The move, which aims to improve sanitation and reduce the rate of open defecation within and along Cape Coast’s stretch of coast, is part of the $10 billion Cape Coast Smart City project.
Mr Joseph Kojo Mamphey, Chief Executive Officer (CEO) of Ghana MAMDEV Limited, speaking at a symbolic groundbreaking ceremony in two of the 23 washrooms, said the project is part of the company’s corporate responsibility to help the metropolis’ most disadvantaged communities.
His outfit, he assured, is ready to make Cape Coast great again, hence the need for all citizens to work together to make the vision of building a smart city a reality, adding that development is not solely the responsibility of the government, but a shared responsibility.
Mr.

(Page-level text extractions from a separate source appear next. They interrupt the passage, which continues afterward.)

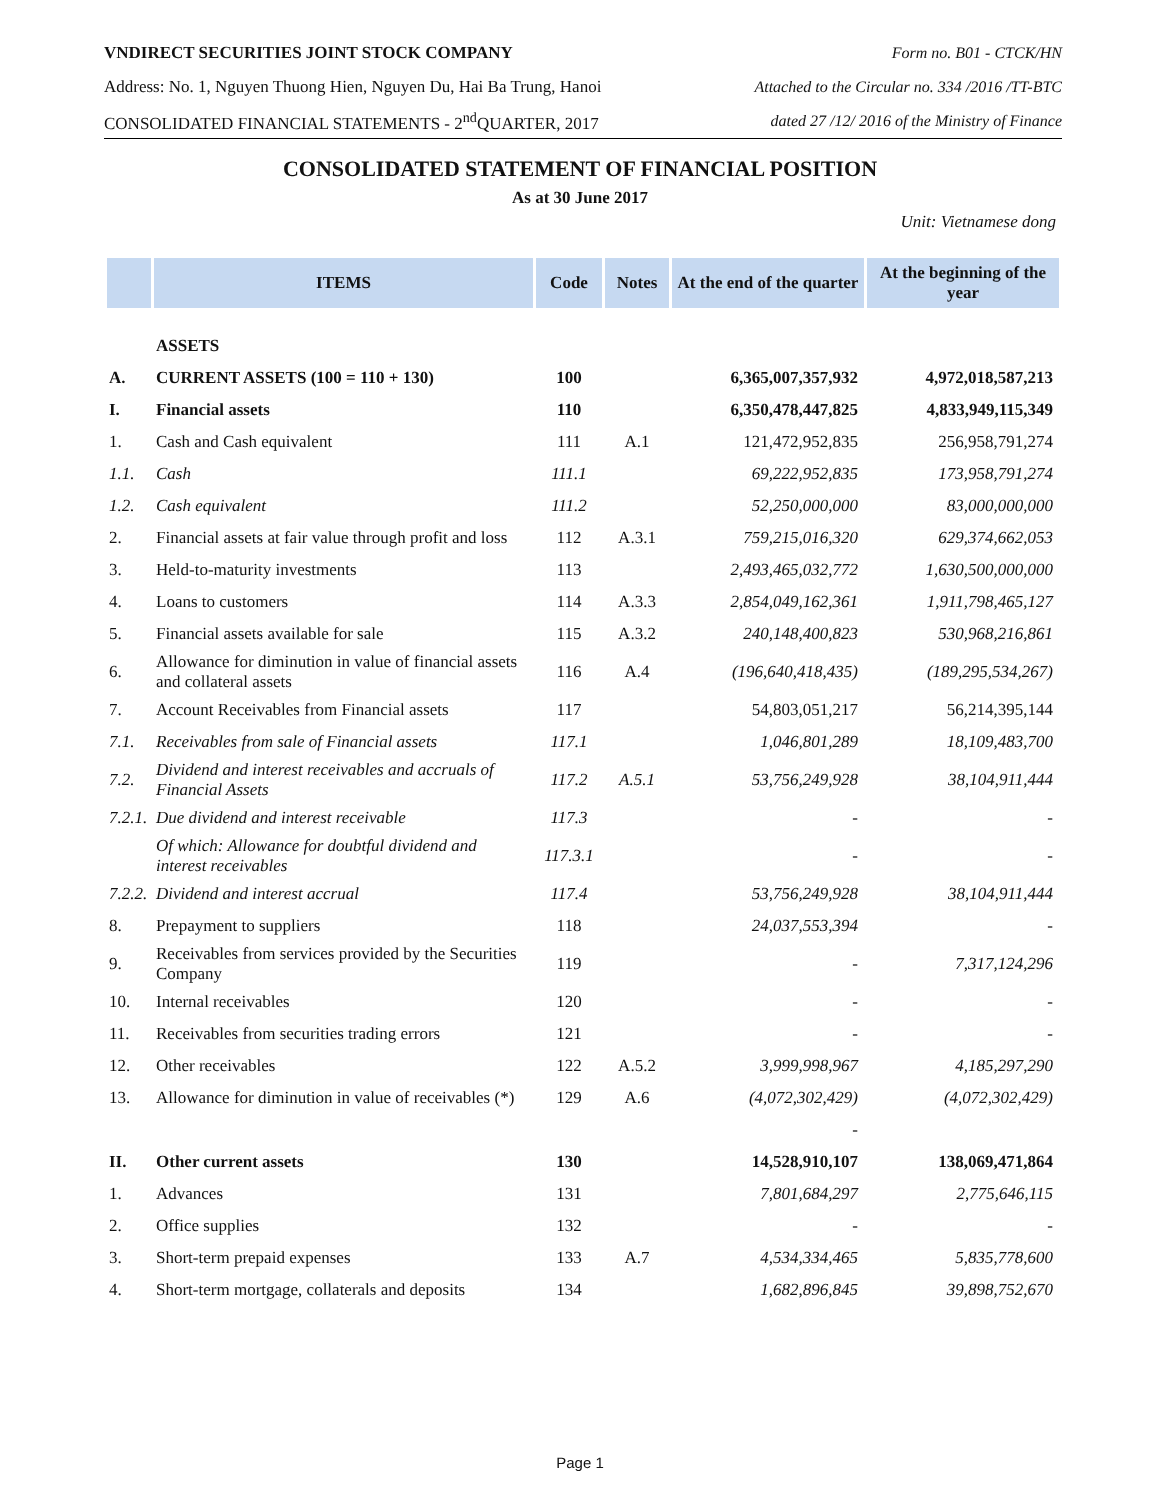VNDIRECT SECURITIES JOINT STOCK COMPANY Form no. B01 - CTCK/HN
Address: No. 1, Nguyen Thuong Hien, Nguyen Du, Hai Ba Trung, Hanoi Attached to the Circular no. 334 /2016 /TT-BTC
CONSOLIDATED FINANCIAL STATEMENTS - 2<sup>nd</sup>QUARTER, 2017 dated 27 /12/ 2016 of the Ministry of Finance
CONSOLIDATED STATEMENT OF FINANCIAL POSITION
As at 30 June 2017
Unit: Vietnamese dong
| | ITEMS | Code | Notes | At the end of the quarter | At the beginning of the year |
| --- | --- | --- | --- | --- | --- |
| | ASSETS | | | | |
| A. | CURRENT ASSETS (100 = 110 + 130) | 100 | | 6,365,007,357,932 | 4,972,018,587,213 |
| I. | Financial assets | 110 | | 6,350,478,447,825 | 4,833,949,115,349 |
| 1. | Cash and Cash equivalent | 111 | A.1 | 121,472,952,835 | 256,958,791,274 |
| 1.1. | Cash | 111.1 | | 69,222,952,835 | 173,958,791,274 |
| 1.2. | Cash equivalent | 111.2 | | 52,250,000,000 | 83,000,000,000 |
| 2. | Financial assets at fair value through profit and loss | 112 | A.3.1 | 759,215,016,320 | 629,374,662,053 |
| 3. | Held-to-maturity investments | 113 | | 2,493,465,032,772 | 1,630,500,000,000 |
| 4. | Loans to customers | 114 | A.3.3 | 2,854,049,162,361 | 1,911,798,465,127 |
| 5. | Financial assets available for sale | 115 | A.3.2 | 240,148,400,823 | 530,968,216,861 |
| 6. | Allowance for diminution in value of financial assets and collateral assets | 116 | A.4 | (196,640,418,435) | (189,295,534,267) |
| 7. | Account Receivables from Financial assets | 117 | | 54,803,051,217 | 56,214,395,144 |
| 7.1. | Receivables from sale of Financial assets | 117.1 | | 1,046,801,289 | 18,109,483,700 |
| 7.2. | Dividend and interest receivables and accruals of Financial Assets | 117.2 | A.5.1 | 53,756,249,928 | 38,104,911,444 |
| 7.2.1. | Due dividend and interest receivable | 117.3 | | - | - |
| | Of which: Allowance for doubtful dividend and interest receivables | 117.3.1 | | - | - |
| 7.2.2. | Dividend and interest accrual | 117.4 | | 53,756,249,928 | 38,104,911,444 |
| 8. | Prepayment to suppliers | 118 | | 24,037,553,394 | - |
| 9. | Receivables from services provided by the Securities Company | 119 | | - | 7,317,124,296 |
| 10. | Internal receivables | 120 | | - | - |
| 11. | Receivables from securities trading errors | 121 | | - | - |
| 12. | Other receivables | 122 | A.5.2 | 3,999,998,967 | 4,185,297,290 |
| 13. | Allowance for diminution in value of receivables (*) | 129 | A.6 | (4,072,302,429) | (4,072,302,429) |
| | | | | - | |
| II. | Other current assets | 130 | | 14,528,910,107 | 138,069,471,864 |
| 1. | Advances | 131 | | 7,801,684,297 | 2,775,646,115 |
| 2. | Office supplies | 132 | | - | - |
| 3. | Short-term prepaid expenses | 133 | A.7 | 4,534,334,465 | 5,835,778,600 |
| 4. | Short-term mortgage, collaterals and deposits | 134 | | 1,682,896,845 | 39,898,752,670 |
Page 1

Mamphey called on other business enterprises in the metropolis to come on board to jointly develop the metropolis for the benefit of all.
As for the smart city project, he pointed out that it has several components, including tourism, healthcare and education infrastructure development, reconstruction and upgrading of all major road networks in Cape Coast and other parts of the region.
More than 1,000 coconut seedlings have been planted by the company along the Bakaano Castle route to replace and restore lost vegetation within the area.
Mr Iddrisu Shani, Metro’s Environment and Sanitation Officer, speaking on behalf of Metro’s Chief Executive (MCE) Mr Ernest Arthur, noted that waste management is vital to improving sanitation in the country.
He said the assembly is keen to work with all stakeholders and institutions to improve sanitation in the metropolis and beyond.
He therefore urged citizens to be critical about waste and stop the practice of open defecation to avoid outbreaks of communicable diseases.
Osabarimba Kwesi Atta II, the Omanhen of Oguaa’s traditional area, warned citizens against defecating along the coasts as a worrying practice with associated health problems.
He warned that the area is a well-known tourist destination that needs to be upgraded to attract more tourists and investors to help develop the local economy for the benefit of all.
The Oguaamanhen noted that sometimes the unavailability of toilets in many homes was the cause, but that shouldn’t be an excuse to defecate anyway.
He urged people to bring innovative ideas on board for Oguaa’s development instead of sitting down and criticizing the tireless efforts of some well-meaning individuals and organizations to make the area great again.